A quite versatile method is to use (and possibly modify) the class fiji.MemoryProfiler in fiji-compat.jar.

This memory profiler instruments all method entries and exists using javassist. At each exit, it reports the relative memory usage, the total memory usage, and the exit point of the current method. Call it like this:

./fiji --main-class fiji.MemoryProfiler fiji.Main

Since the memory profiling slows down execution dramatically due to the synchronous output to stderr, you may want to limit the classes to be instrumented by setting the environment variable MEMORY_PROFILE_ONLY to a space-delimited list of classes.

If you want to instrument any class handled by imagej-legacy, you need to use the slightly more complicated command line:

./fiji -Dpatch.ij1=false --cp jars/javassist.jar --cp jars/fiji-compat.jar \
	--cp jars/ij.jar --main-class fiji.MemoryProfiler -- ij.ImageJ

Using JVisualVM

JDK6 and newer come with a quite useful tool called jvisualvm. It is in the bin/ directory of the Java Development Kit (it does not come with the JRE, also known as Java Runtime Environment).

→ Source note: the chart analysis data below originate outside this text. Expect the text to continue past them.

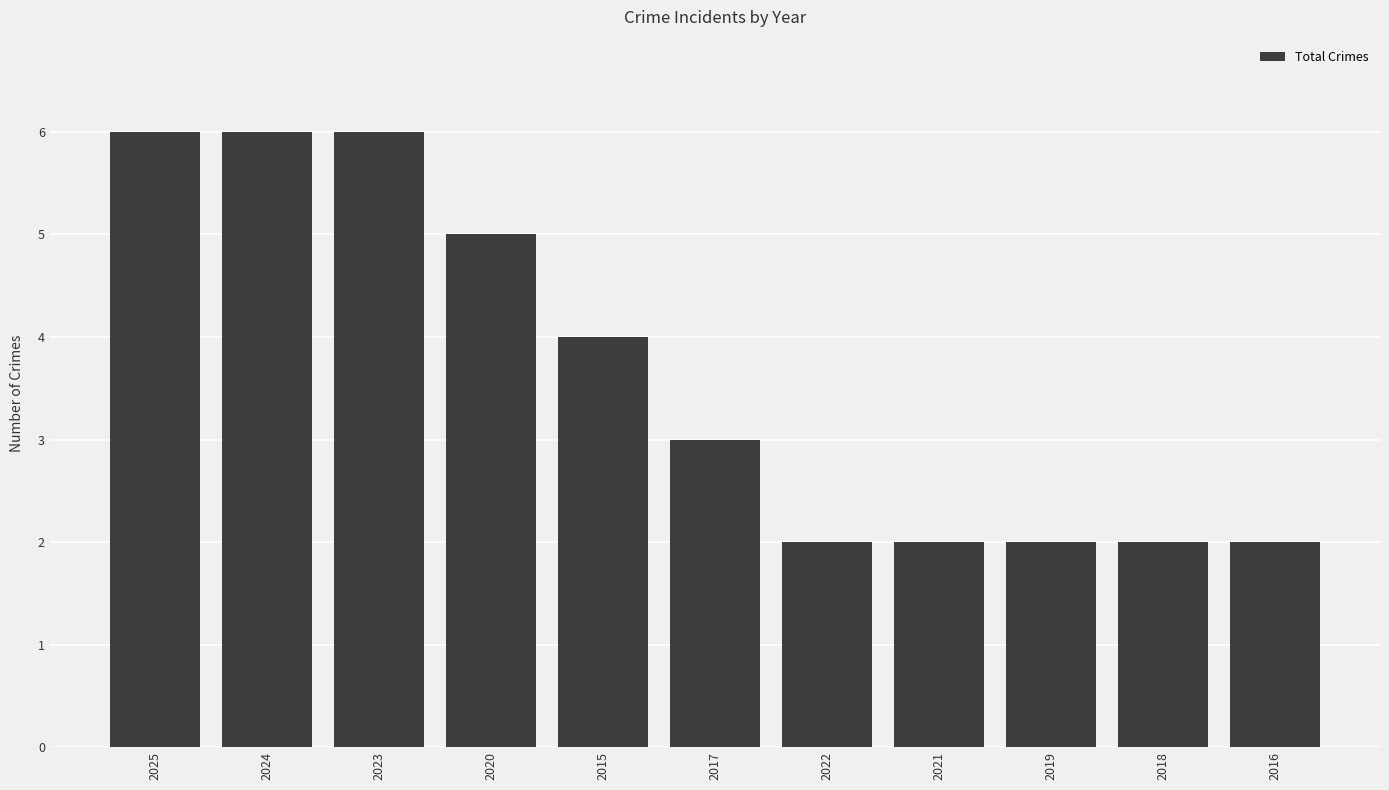

What is the difference between the values at 2015 and 2025?

2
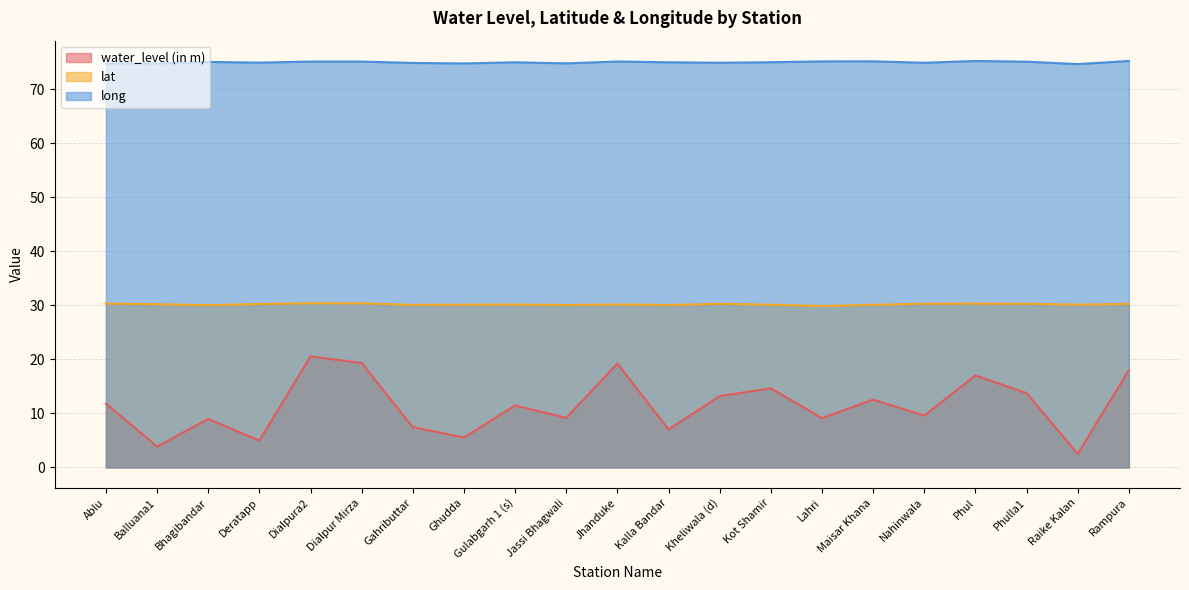

What is the label of the 15th point from the left?

Lahri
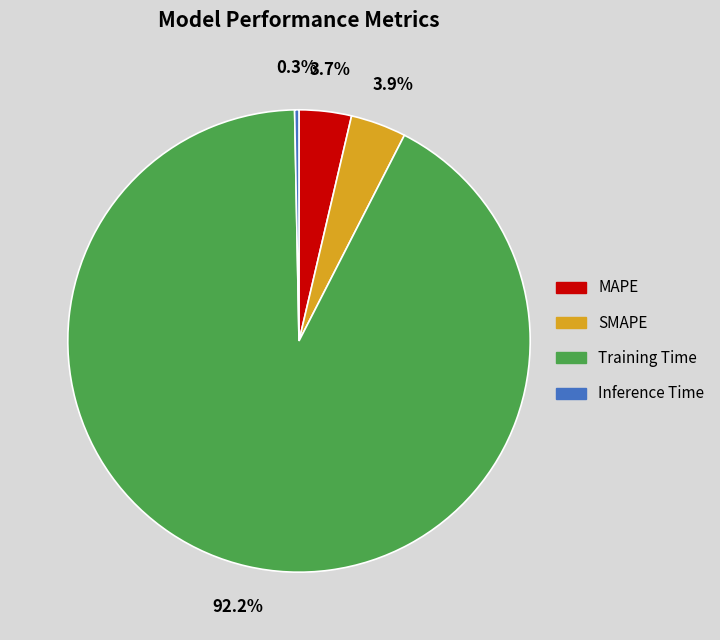

To the nearest percent, what is the average slice percentage?

25%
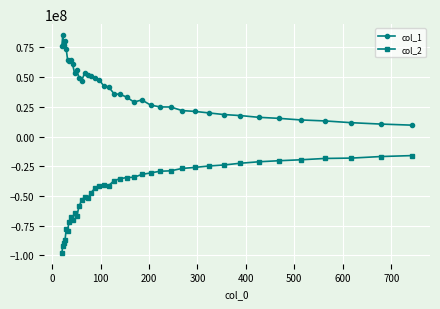

What is the sum of all col_2 values?

-1808070727.3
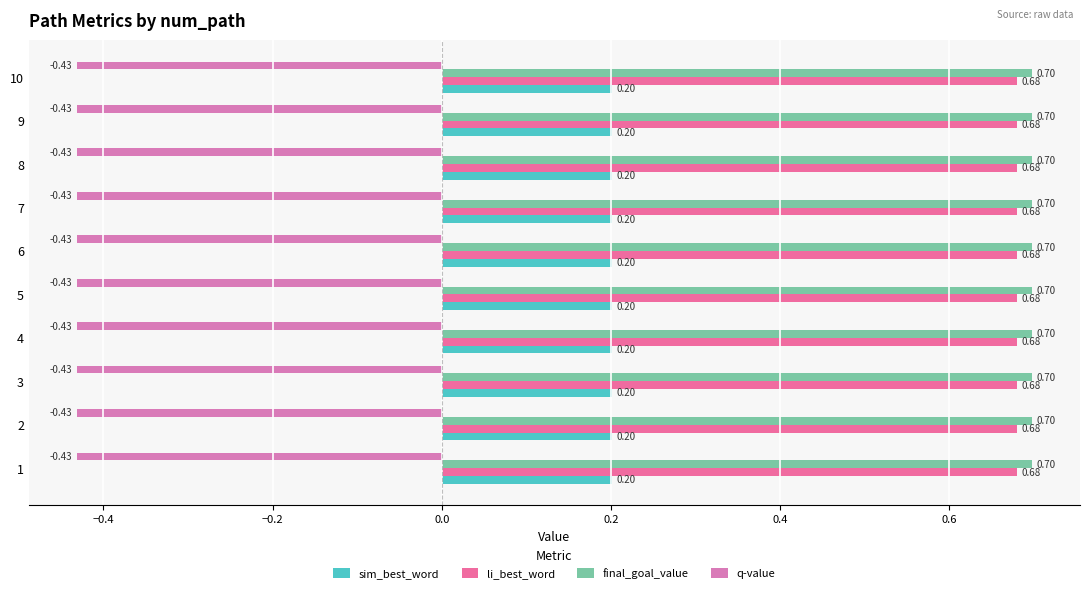

Which category has the highest value across all series?

1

JVisualVM lets you attach to any local Java process and inspect the state. The most useful parts for memory profiling are the Memory section in the Monitor tab, showing the overall heap usage (where you can also make a Heap Dump which produces a double-clickable list of objects and their references), and the Memory button on the Sampler tab, which opens kind of a live version of the Heap Dump.

When looking at a Heap Dump, make sure you click on the Classes button in the top row. This shows the list of classes that currently have referenced instances in the Java Virtual Machine. Double-clicking on the class name will open a detailed list of instances of that class, and when clicking on one item in that list, the upper right panel will show that instance's fields while the lower right panel will show the objects holding references to that particular instance.

Note: at no time will JVisualVM stop the virtual machine it is attached to, so if the issues you experience are time-sensitive, you definitely want to put stop-gaps into the code to be able to look at things closely.